**GOAL OF THE EXERCISE:** Reproduce every record below exactly, without the pictures.

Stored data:
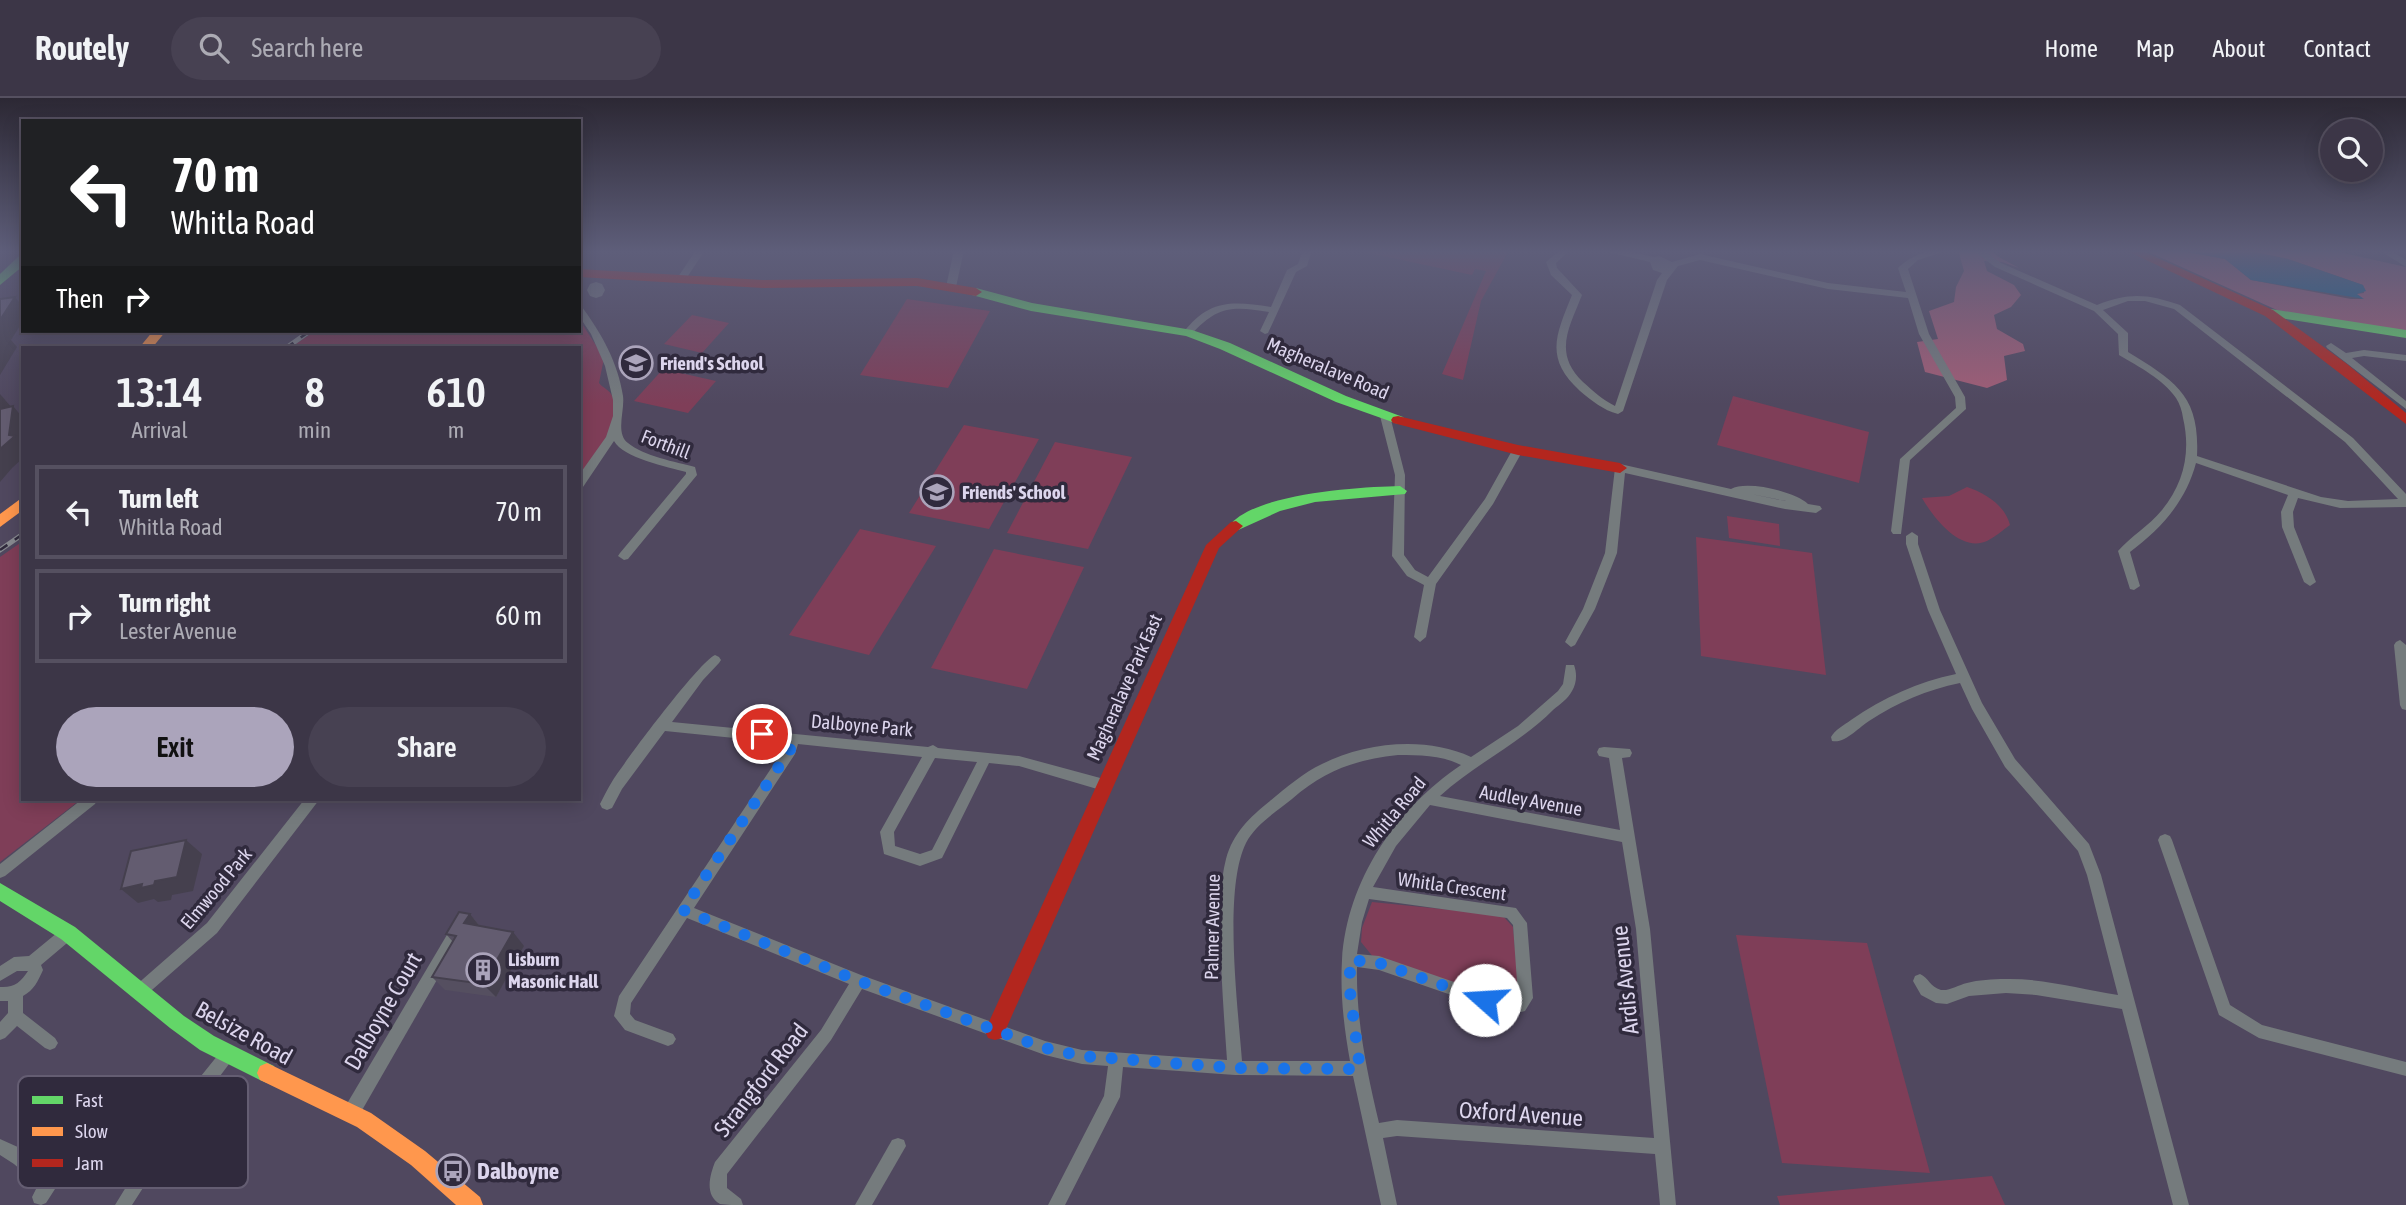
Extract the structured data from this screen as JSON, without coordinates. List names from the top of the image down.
{
  "streets": {
    "street": [
      "Magheralave Road",
      "Forthill",
      "Magheralave Park East",
      "Dalboyne Park",
      "Audley Avenue",
      "Whitla Road",
      "Whitla Crescent",
      "Elmwood Park",
      "Palmer Avenue",
      "Ardis Avenue",
      "Dalboyne Court",
      "Belsize Road",
      "Strangford Road",
      "Oxford Avenue"
    ]
  },
  "crossings": [
    ["Magheralave Park East", "Dalboyne Park"],
    ["Audley Avenue", "Whitla Road"],
    ["Audley Avenue", "Ardis Avenue"],
    ["Whitla Road", "Whitla Crescent"],
    ["Whitla Road", "Palmer Avenue"],
    ["Whitla Road", "Oxford Avenue"],
    ["Elmwood Park", "Belsize Road"],
    ["Ardis Avenue", "Oxford Avenue"],
    ["Dalboyne Court", "Belsize Road"]
  ],
  "places": {
    "school or university": ["Friend's School", "Friends' School"],
    "building": ["Lisburn Masonic Hall"],
    "bus stop": ["Dalboyne"]
  },
  "legend": ["Fast", "Slow", "Jam"],
  "page": {
    "header": "Routely",
    "search": "Search here",
    "nav": [
      "Home",
      "Map",
      "About",
      "Contact"
    ],
    "turn": ["70 m", "Whitla Road"],
    "then": "Then",
    "eta": [
      "13:14",
      "Arrival",
      "8",
      "min",
      "610",
      "m"
    ],
    "list": [
      {
        "name": "Turn left",
        "note": "Whitla Road",
        "value": "70 m"
      },
      {
        "name": "Turn right",
        "note": "Lester Avenue",
        "value": "60 m"
      }
    ],
    "buttons": ["Exit", "Share"]
  }
}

**REPLY:**
Extract the structured data from this screen as JSON, without coordinates. List names from the top of the image down.
{
  "streets": {
    "street": [
      "Magheralave Road",
      "Forthill",
      "Magheralave Park East",
      "Dalboyne Park",
      "Audley Avenue",
      "Whitla Road",
      "Whitla Crescent",
      "Elmwood Park",
      "Palmer Avenue",
      "Ardis Avenue",
      "Dalboyne Court",
      "Belsize Road",
      "Strangford Road",
      "Oxford Avenue"
    ]
  },
  "crossings": [
    ["Magheralave Park East", "Dalboyne Park"],
    ["Audley Avenue", "Whitla Road"],
    ["Audley Avenue", "Ardis Avenue"],
    ["Whitla Road", "Whitla Crescent"],
    ["Whitla Road", "Palmer Avenue"],
    ["Whitla Road", "Oxford Avenue"],
    ["Elmwood Park", "Belsize Road"],
    ["Ardis Avenue", "Oxford Avenue"],
    ["Dalboyne Court", "Belsize Road"]
  ],
  "places": {
    "school or university": ["Friend's School", "Friends' School"],
    "building": ["Lisburn Masonic Hall"],
    "bus stop": ["Dalboyne"]
  },
  "legend": ["Fast", "Slow", "Jam"],
  "page": {
    "header": "Routely",
    "search": "Search here",
    "nav": [
      "Home",
      "Map",
      "About",
      "Contact"
    ],
    "turn": ["70 m", "Whitla Road"],
    "then": "Then",
    "eta": [
      "13:14",
      "Arrival",
      "8",
      "min",
      "610",
      "m"
    ],
    "list": [
      {
        "name": "Turn left",
        "note": "Whitla Road",
        "value": "70 m"
      },
      {
        "name": "Turn right",
        "note": "Lester Avenue",
        "value": "60 m"
      }
    ],
    "buttons": ["Exit", "Share"]
  }
}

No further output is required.